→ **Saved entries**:

+++

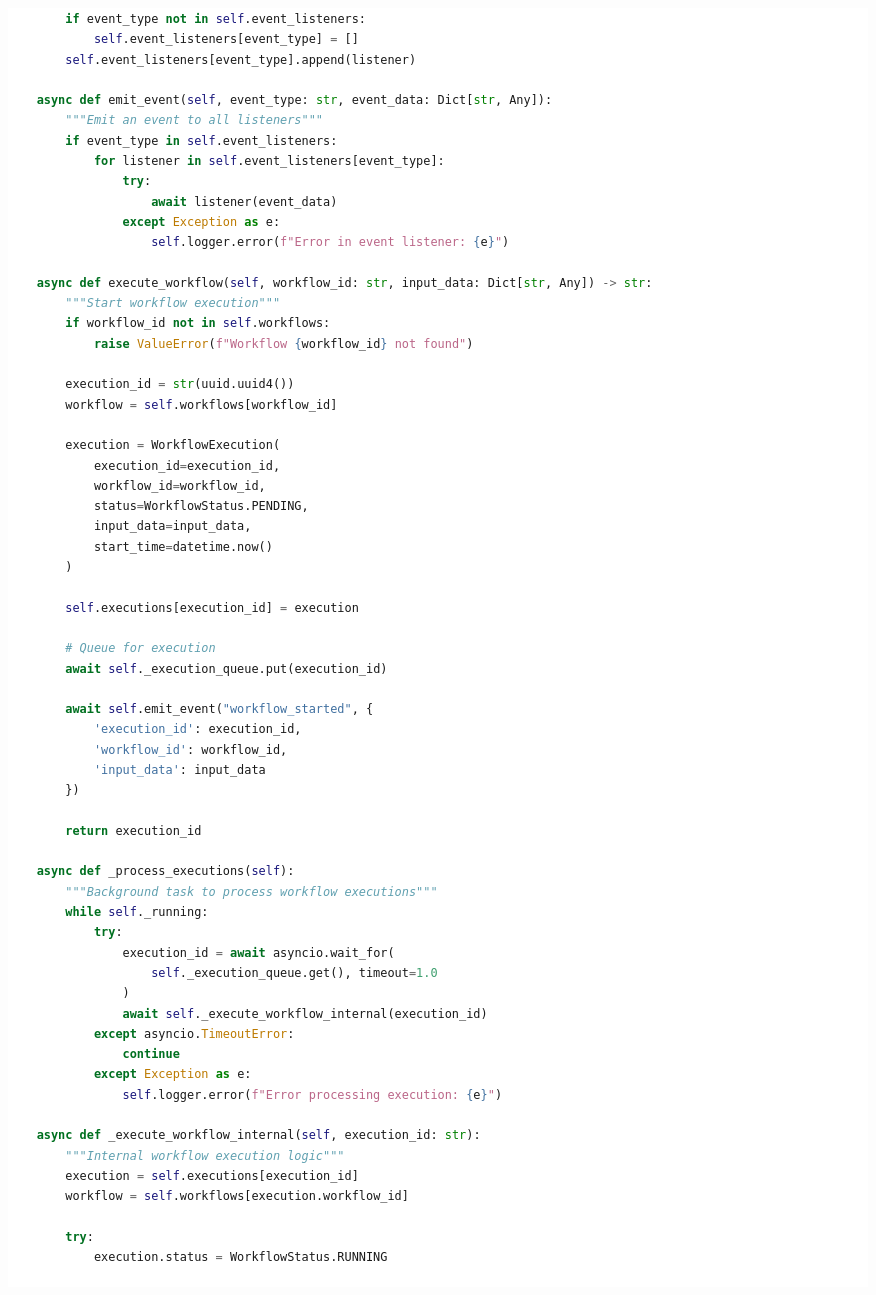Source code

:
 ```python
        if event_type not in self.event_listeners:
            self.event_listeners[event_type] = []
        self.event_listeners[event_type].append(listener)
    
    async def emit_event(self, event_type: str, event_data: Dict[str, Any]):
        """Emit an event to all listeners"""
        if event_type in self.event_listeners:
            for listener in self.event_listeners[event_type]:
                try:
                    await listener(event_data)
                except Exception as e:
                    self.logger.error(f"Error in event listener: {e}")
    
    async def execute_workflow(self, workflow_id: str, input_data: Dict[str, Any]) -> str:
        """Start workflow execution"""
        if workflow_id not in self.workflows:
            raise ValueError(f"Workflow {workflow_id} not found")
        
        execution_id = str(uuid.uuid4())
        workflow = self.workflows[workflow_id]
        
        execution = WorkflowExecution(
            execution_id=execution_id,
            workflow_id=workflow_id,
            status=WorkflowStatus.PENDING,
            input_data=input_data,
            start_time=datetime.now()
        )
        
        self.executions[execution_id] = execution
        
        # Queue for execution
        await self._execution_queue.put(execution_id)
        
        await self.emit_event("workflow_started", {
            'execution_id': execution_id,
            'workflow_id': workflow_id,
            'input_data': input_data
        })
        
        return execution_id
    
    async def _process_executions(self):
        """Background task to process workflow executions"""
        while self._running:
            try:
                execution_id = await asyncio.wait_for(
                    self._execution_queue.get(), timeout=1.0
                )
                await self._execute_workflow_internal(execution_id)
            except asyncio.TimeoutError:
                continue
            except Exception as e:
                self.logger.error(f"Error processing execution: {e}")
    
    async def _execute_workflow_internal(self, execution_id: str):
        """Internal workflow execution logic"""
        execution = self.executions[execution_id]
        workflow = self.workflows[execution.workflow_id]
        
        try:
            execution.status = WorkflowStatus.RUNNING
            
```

+++

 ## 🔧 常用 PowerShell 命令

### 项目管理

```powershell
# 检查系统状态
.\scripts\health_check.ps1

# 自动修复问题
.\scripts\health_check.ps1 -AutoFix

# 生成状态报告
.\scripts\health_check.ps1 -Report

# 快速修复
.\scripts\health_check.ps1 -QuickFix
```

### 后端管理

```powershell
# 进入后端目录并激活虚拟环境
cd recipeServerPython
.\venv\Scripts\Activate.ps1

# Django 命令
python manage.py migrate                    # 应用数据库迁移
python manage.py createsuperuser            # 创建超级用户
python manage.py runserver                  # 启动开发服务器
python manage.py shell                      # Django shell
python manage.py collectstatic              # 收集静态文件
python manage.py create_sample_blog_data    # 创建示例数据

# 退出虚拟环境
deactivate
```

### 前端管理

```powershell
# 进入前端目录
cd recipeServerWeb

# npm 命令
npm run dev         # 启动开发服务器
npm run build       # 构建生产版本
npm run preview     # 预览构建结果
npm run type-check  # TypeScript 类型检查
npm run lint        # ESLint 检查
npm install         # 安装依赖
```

+++

→ **Requirement**:
Every line in the records above that contains the word "logger" is to be copied out.

→ **Answer section**:
                    self.logger.error(f"Error in event listener: {e}")
                self.logger.error(f"Error processing execution: {e}")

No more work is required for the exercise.